### TASK ITEM
Reproduce verbatim all of the data given below, but do not carry over the images.

### DATASET EXCERPT
==========

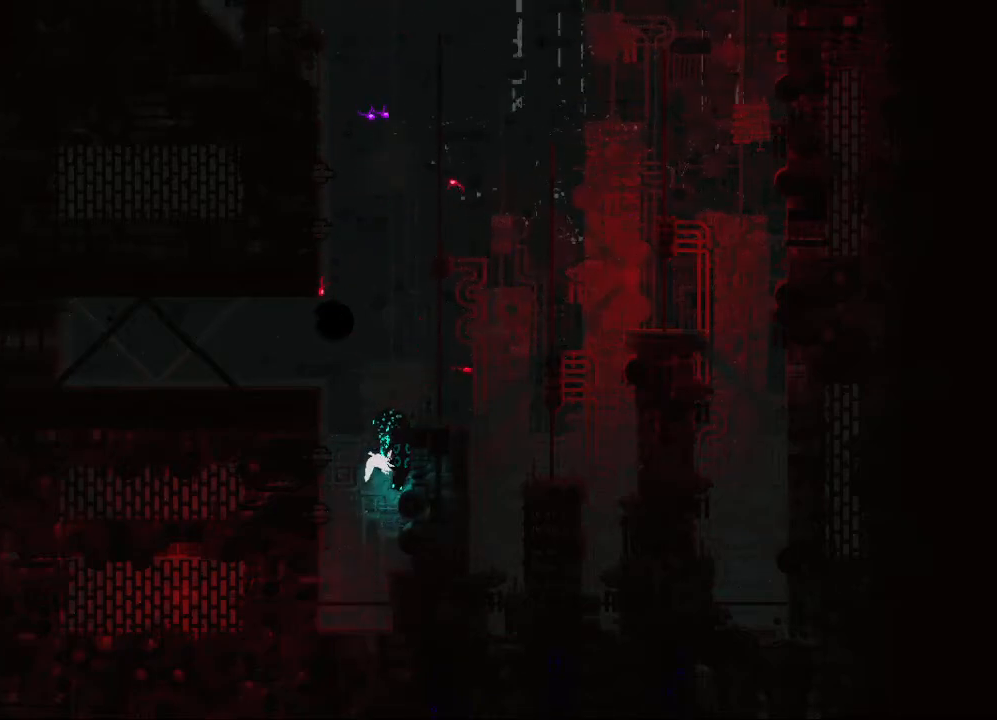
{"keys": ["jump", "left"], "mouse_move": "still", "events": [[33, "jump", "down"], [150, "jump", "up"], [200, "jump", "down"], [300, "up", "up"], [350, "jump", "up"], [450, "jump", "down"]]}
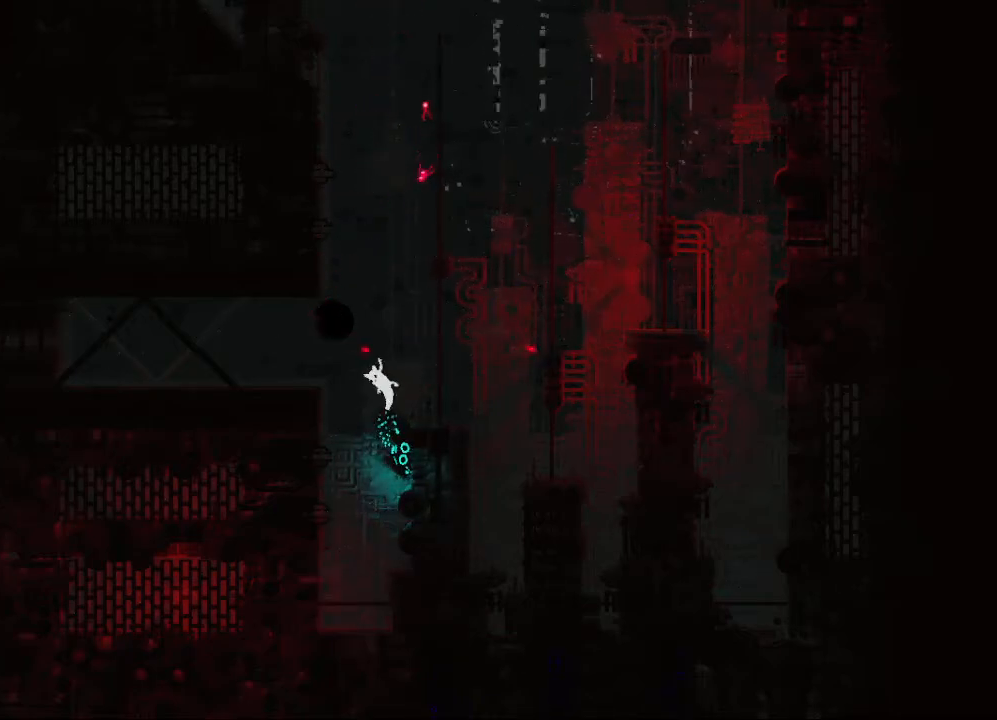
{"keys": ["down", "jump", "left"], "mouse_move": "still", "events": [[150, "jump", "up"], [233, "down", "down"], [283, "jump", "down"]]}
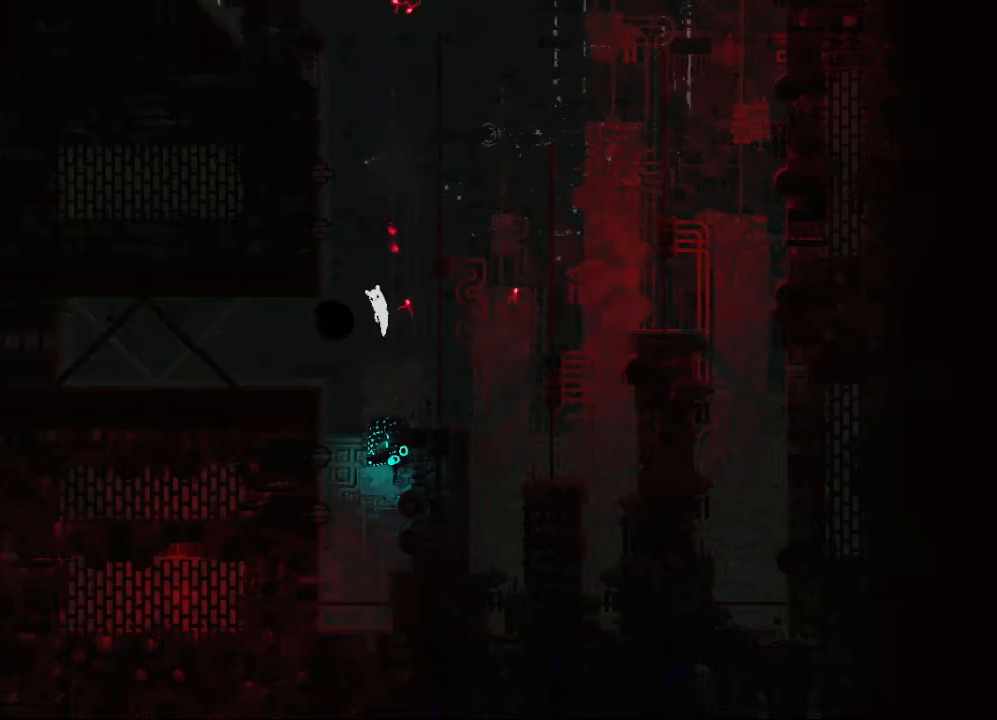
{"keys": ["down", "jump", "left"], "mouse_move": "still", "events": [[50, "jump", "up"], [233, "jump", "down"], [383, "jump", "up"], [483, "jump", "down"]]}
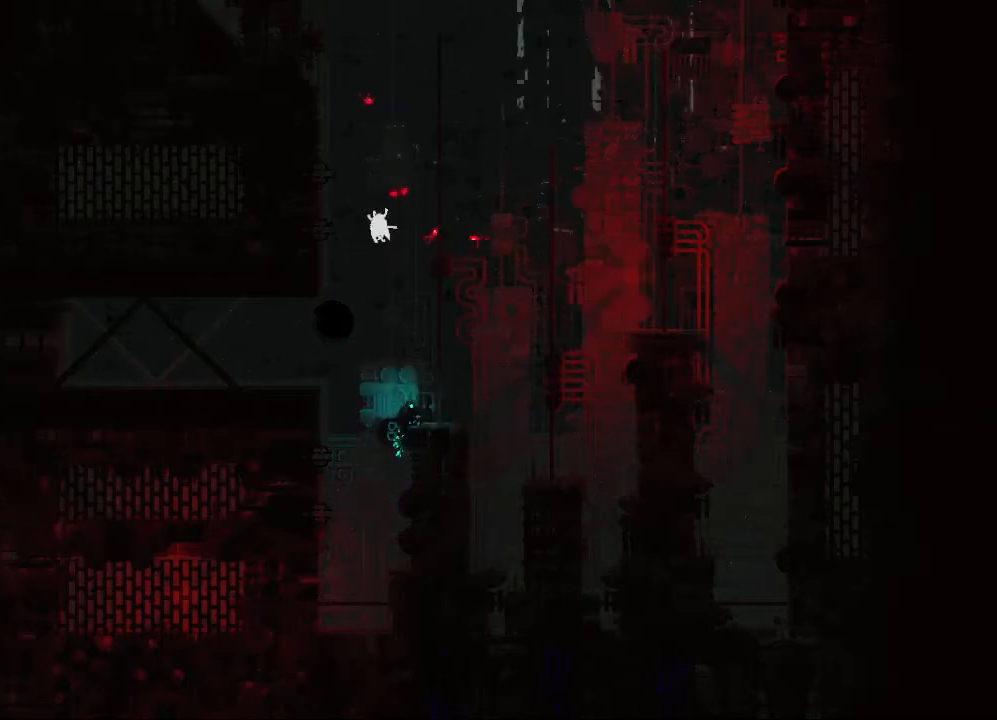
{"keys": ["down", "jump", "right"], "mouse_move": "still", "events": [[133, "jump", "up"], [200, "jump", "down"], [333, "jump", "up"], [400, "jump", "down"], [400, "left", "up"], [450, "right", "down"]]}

==========

### FINISHED TASK
{"keys": ["jump", "left"], "mouse_move": "still", "events": [[33, "jump", "down"], [150, "jump", "up"], [200, "jump", "down"], [300, "up", "up"], [350, "jump", "up"], [450, "jump", "down"]]}
{"keys": ["down", "jump", "left"], "mouse_move": "still", "events": [[150, "jump", "up"], [233, "down", "down"], [283, "jump", "down"]]}
{"keys": ["down", "jump", "left"], "mouse_move": "still", "events": [[50, "jump", "up"], [233, "jump", "down"], [383, "jump", "up"], [483, "jump", "down"]]}
{"keys": ["down", "jump", "right"], "mouse_move": "still", "events": [[133, "jump", "up"], [200, "jump", "down"], [333, "jump", "up"], [400, "jump", "down"], [400, "left", "up"], [450, "right", "down"]]}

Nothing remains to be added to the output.